AMC Theatres (Class A) AMC Earnings Analysis

Revenue Analysis

Total and Operating Revenue: Over the past year, AMC showed varied revenue figures. In Q1 2023, Total Revenue was $954.4 million, which increased to $1.35 billion in Q2, reached $1.41 billion in Q3, and finally $1.10 billion in Q4. This progression indicates volatility in quarterly revenues but shows the highest revenues in mid-year periods.

Gross Profit Margins: Gross Profit also followed a similar trend, starting at $646.8 million in Q1, rising to $873.1 million in Q2, reaching $917.3 million in Q3, before falling to $769 million in Q4.

Cost Management

Cost of Revenue: The Cost of Revenue saw an increasing trend from $307.6 million in Q1 to $474.8 million in Q2, further increasing to $488.6 million in Q3, and then marginally declining to $335.4 million in Q4.

Operating Expense: Operating expenses started at $754.8 million in Q1, rose significantly to $787.7 million in Q2, increased to $817.2 million in Q3, and experienced a dramatic rise to $807.4 million in Q4.

Total Expenses: Reflected similar trends as operating expenses, they increased steadily from $1.06 billion in Q1, to over $1.3 billion by Q3 and decreased slightly in Q4 to approximately $1.14 billion.

Profitability Analysis

EBITDA: EBITDA showed a stark variance, from a negative $38.9 million in Q1 to $208.4 million in Q2, peaking at $207 million in Q3, and then a significant drop to $6.5 million in Q4.

Operating Income: Operating Income moved from a loss of $108 million in Q1, to gains fluctuating between $84.8 million to $100.1 million in Q2 and Q3, closing the year at a loss of $38.4 million in Q4.

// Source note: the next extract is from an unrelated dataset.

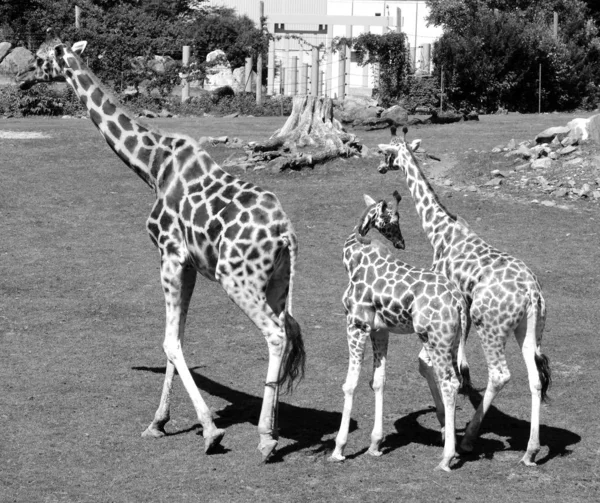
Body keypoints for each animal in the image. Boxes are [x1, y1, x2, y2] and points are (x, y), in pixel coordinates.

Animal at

Pretax Income: There was a steady improvement from a significant pretax loss of $233.6 million in Q1 to smaller losses or gains, turning into a gain of $14.6 million in Q3, and a staggering $410,000 loss in Q4 due to increased unusual items.

Net Income: Net income observed large fluctuations, with substantial losses of $235.5 million in Q1, reducing to smaller gains of approximately $8.6 million in Q2, $12.3 million in Q3, followed by a deep dip to $182 million loss in Q4.

Cash Flow Indicators

Reconciled Depreciation: Depreciation expenses increased throughout the year, indicating ongoing capital expenditure from $93.6 million in Q1 to $96.8 million in Q2, $88.7 million in Q3, ending with slightly lower at $85.9 million in Q4.

Interest Expense: Interest expenses remained fairly constant around $101 to $103.8 million each quarter, denoting stable financing costs despite varying income levels.

Taxation

Tax Rate: The tax rates varied significantly, from a high of 21% in Q1 to lower rates such as 0.654% in Q4, affecting the after-tax income results.

Tax Provision: Tax provisions varied from paying $1.9 million in Q1, higher provisions in mid-year, and a mere reduction by $1.2 million in Q4 due to the impact of unusual items and varied profitability.

Tax Effect of Unusual Items: The tax effects of unusual items have been critical in shaping the net tax provision, tending to mitigate some of the losses incurred.

Shareholder Metrics

Diluted and Basic EPS: Started at a loss of -$1.5 in Q1, improved to $0.088 in Q2, maintained at $0.08 in Q3, but reverted to substantial losses (due to N/A data for EPS in Q4, assuming severe loss).

Average Shares: The number of shares outstanding showed a continual upward trend throughout the year indicating potential equity financing or dilution.

Net Income Available to Common Stockholders: Mostly mirrored the reported net income, with significant losses in Q1 and Q4, but marginal gains in Q2 and Q3, reflecting slight relief for shareholders during these quarters.

Conclusion

AMC’s fiscal year showed high variability in earnings with significant challenges in maintaining profitability across quarters. The substantial end-year loss highlights the need for stringent cost management and perhaps a reassessment of operational strategies to stabilize financial health. A closer examination of expense management, particularly cost of revenue and operational expenses, paired with strategies to boost operating income and manage debt, appears essential going forward.